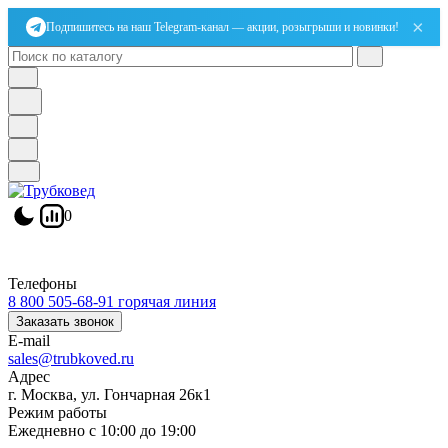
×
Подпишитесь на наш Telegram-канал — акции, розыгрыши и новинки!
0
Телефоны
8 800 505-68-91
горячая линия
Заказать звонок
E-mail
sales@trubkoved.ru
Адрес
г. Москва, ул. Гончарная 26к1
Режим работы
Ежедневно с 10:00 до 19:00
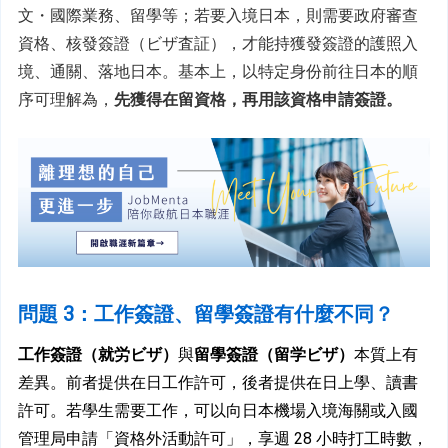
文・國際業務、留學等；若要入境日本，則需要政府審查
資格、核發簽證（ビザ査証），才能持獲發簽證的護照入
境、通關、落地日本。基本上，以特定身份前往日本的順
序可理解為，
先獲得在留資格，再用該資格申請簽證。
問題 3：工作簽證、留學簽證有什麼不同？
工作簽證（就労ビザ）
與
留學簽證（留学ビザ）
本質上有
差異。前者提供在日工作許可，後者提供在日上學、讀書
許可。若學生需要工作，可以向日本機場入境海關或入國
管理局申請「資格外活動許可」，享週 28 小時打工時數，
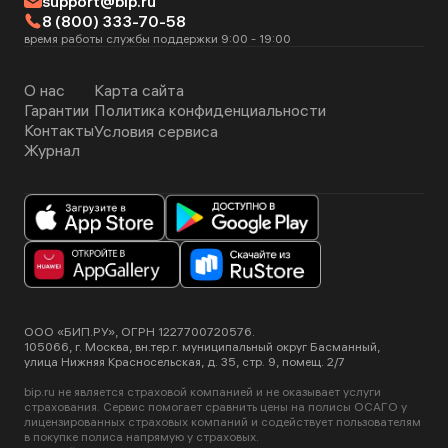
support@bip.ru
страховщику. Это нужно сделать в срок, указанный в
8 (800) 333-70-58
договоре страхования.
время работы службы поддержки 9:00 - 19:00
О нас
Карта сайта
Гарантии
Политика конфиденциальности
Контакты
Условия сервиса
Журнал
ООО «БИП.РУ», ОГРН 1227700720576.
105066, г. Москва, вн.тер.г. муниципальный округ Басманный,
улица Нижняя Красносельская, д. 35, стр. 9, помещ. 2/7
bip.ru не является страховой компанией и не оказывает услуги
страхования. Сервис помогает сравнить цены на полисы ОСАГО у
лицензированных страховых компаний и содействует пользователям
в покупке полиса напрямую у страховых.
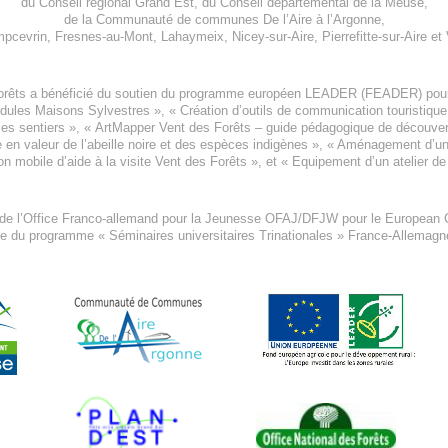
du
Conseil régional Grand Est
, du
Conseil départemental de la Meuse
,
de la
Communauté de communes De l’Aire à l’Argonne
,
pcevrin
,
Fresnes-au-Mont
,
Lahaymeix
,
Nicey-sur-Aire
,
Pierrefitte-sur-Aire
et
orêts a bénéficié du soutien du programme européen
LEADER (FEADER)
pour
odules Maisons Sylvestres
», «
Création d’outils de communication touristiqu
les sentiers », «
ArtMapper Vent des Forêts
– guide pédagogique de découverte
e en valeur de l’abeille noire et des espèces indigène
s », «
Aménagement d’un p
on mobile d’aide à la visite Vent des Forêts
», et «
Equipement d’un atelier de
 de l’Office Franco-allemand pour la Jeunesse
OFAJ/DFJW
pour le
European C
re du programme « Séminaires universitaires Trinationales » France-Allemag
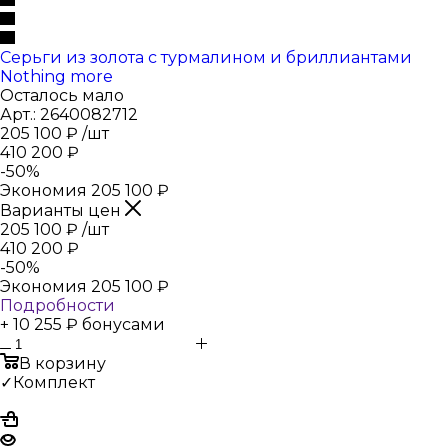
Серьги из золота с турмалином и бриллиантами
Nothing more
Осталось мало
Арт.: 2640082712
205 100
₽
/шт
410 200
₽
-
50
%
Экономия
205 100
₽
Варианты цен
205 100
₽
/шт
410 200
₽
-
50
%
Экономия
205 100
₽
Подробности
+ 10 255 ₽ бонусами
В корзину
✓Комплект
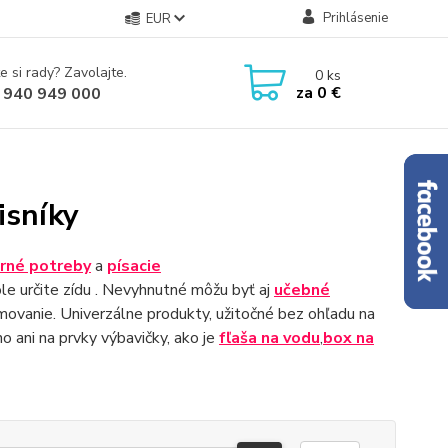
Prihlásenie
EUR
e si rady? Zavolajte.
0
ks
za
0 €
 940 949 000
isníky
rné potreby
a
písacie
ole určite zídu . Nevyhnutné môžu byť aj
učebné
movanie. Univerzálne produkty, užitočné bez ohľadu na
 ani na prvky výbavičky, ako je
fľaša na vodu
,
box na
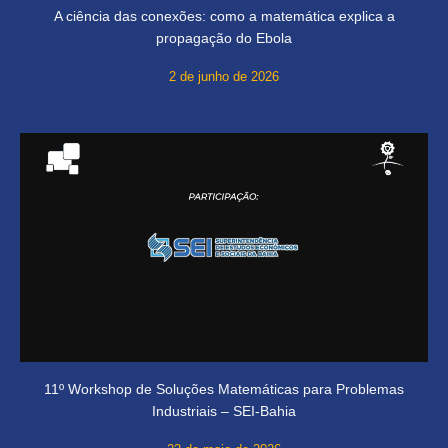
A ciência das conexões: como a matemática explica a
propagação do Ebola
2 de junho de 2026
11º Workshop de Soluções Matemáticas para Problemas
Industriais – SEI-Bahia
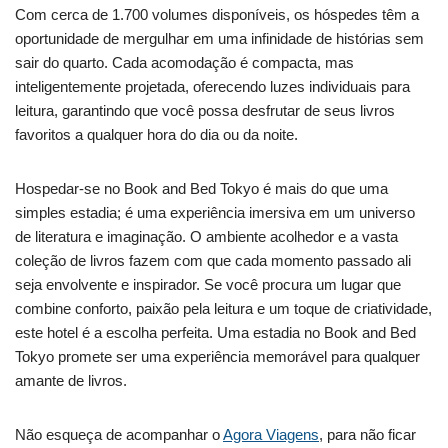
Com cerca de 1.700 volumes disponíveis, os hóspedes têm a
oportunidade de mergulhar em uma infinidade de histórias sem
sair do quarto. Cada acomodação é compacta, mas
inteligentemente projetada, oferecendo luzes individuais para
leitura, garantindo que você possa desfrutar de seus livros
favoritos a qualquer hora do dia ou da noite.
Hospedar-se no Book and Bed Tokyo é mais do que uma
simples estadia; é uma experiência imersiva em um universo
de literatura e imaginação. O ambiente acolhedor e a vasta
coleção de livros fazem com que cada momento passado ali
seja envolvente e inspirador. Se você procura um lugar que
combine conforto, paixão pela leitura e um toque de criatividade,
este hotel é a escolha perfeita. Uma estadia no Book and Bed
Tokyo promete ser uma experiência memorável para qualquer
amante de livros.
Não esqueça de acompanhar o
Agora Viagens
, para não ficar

++++++++++++++++++++

# [WORK TASK]
Put every line of the data above into a JSON array of strings, one string per line, skipping blank lines and leaving out the picture placeholders.

# [YOUR RESPONSE]
[
  "×",
  "Подпишитесь на наш Telegram-канал — акции, розыгрыши и новинки!",
  "0",
  "Телефоны",
  "8 800 505-68-91",
  "горячая линия",
  "Заказать звонок",
  "E-mail",
  "sales@trubkoved.ru",
  "Адрес",
  "г. Москва, ул. Гончарная 26к1",
  "Режим работы",
  "Ежедневно с 10:00 до 19:00",
  "文・國際業務、留學等；若要入境日本，則需要政府審查",
  "資格、核發簽證（ビザ査証），才能持獲發簽證的護照入",
  "境、通關、落地日本。基本上，以特定身份前往日本的順",
  "序可理解為，",
  "先獲得在留資格，再用該資格申請簽證。",
  "問題 3：工作簽證、留學簽證有什麼不同？",
  "工作簽證（就労ビザ）",
  "與",
  "留學簽證（留学ビザ）",
  "本質上有",
  "差異。前者提供在日工作許可，後者提供在日上學、讀書",
  "許可。若學生需要工作，可以向日本機場入境海關或入國",
  "管理局申請「資格外活動許可」，享週 28 小時打工時數，",
  "support@bip.ru",
  "страховщику. Это нужно сделать в срок, указанный в",
  "8 (800) 333-70-58",
  "договоре страхования.",
  "время работы службы поддержки 9:00 - 19:00",
  "О нас",
  "Карта сайта",
  "Гарантии",
  "Политика конфиденциальности",
  "Контакты",
  "Условия сервиса",
  "Журнал",
  "ООО «БИП.РУ», ОГРН 1227700720576.",
  "105066, г. Москва, вн.тер.г. муниципальный округ Басманный,",
  "улица Нижняя Красносельская, д. 35, стр. 9, помещ. 2/7",
  "bip.ru не является страховой компанией и не оказывает услуги",
  "страхования. Сервис помогает сравнить цены на полисы ОСАГО у",
  "лицензированных страховых компаний и содействует пользователям",
  "в покупке полиса напрямую у страховых.",
  "du",
  "Conseil régional Grand Est",
  ", du",
  "Conseil départemental de la Meuse",
  ",",
  "de la",
  "Communauté de communes De l’Aire à l’Argonne",
  ",",
  "pcevrin",
  ",",
  "Fresnes-au-Mont",
  ",",
  "Lahaymeix",
  ",",
  "Nicey-sur-Aire",
  ",",
  "Pierrefitte-sur-Aire",
  "et",
  "orêts a bénéficié du soutien du programme européen",
  "LEADER (FEADER)",
  "pour",
  "odules Maisons Sylvestres",
  "», «",
  "Création d’outils de communication touristiqu",
  "les sentiers », «",
  "ArtMapper Vent des Forêts",
  "– guide pédagogique de découverte",
  "e en valeur de l’abeille noire et des espèces indigène",
  "s », «",
  "Aménagement d’un p",
  "on mobile d’aide à la visite Vent des Forêts",
  "», et «",
  "Equipement d’un atelier de",
  " de l’Office Franco-allemand pour la Jeunesse",
  "OFAJ/DFJW",
  "pour le",
  "European C",
  "re du programme « Séminaires universitaires Trinationales » France-Allemag",
  "Серьги из золота с турмалином и бриллиантами",
  "Nothing more",
  "Осталось мало",
  "Арт.: 2640082712",
  "205 100",
  "₽",
  "/шт",
  "410 200",
  "₽",
  "-",
  "50",
  "%",
  "Экономия",
  "205 100",
  "₽",
  "Варианты цен",
  "205 100",
  "₽",
  "/шт",
  "410 200",
  "₽",
  "-",
  "50",
  "%",
  "Экономия",
  "205 100",
  "₽",
  "Подробности",
  "+ 10 255 ₽ бонусами",
  "В корзину",
  "✓Комплект",
  "Prihlásenie",
  "EUR",
  "e si rady? Zavolajte.",
  "0",
  "ks",
  "za",
  "0 €",
  " 940 949 000",
  "isníky",
  "rné potreby",
  "a",
  "písacie",
  "ole určite zídu . Nevyhnutné môžu byť aj",
  "učebné",
  "movanie. Univerzálne produkty, užitočné bez ohľadu na",
  " ani na prvky výbavičky, ako je",
  "fľaša na vodu",
  ",",
  "box na",
  "A ciência das conexões: como a matemática explica a",
  "propagação do Ebola",
  "2 de junho de 2026",
  "11º Workshop de Soluções Matemáticas para Problemas",
  "Industriais – SEI-Bahia",
  "Com cerca de 1.700 volumes disponíveis, os hóspedes têm a",
  "oportunidade de mergulhar em uma infinidade de histórias sem",
  "sair do quarto. Cada acomodação é compacta, mas",
  "inteligentemente projetada, oferecendo luzes individuais para",
  "leitura, garantindo que você possa desfrutar de seus livros",
  "favoritos a qualquer hora do dia ou da noite.",
  "Hospedar-se no Book and Bed Tokyo é mais do que uma",
  "simples estadia; é uma experiência imersiva em um universo",
  "de literatura e imaginação. O ambiente acolhedor e a vasta",
  "coleção de livros fazem com que cada momento passado ali",
  "seja envolvente e inspirador. Se você procura um lugar que",
  "combine conforto, paixão pela leitura e um toque de criatividade,",
  "este hotel é a escolha perfeita. Uma estadia no Book and Bed",
  "Tokyo promete ser uma experiência memorável para qualquer",
  "amante de livros.",
  "Não esqueça de acompanhar o",
  "Agora Viagens",
  ", para não ficar"
]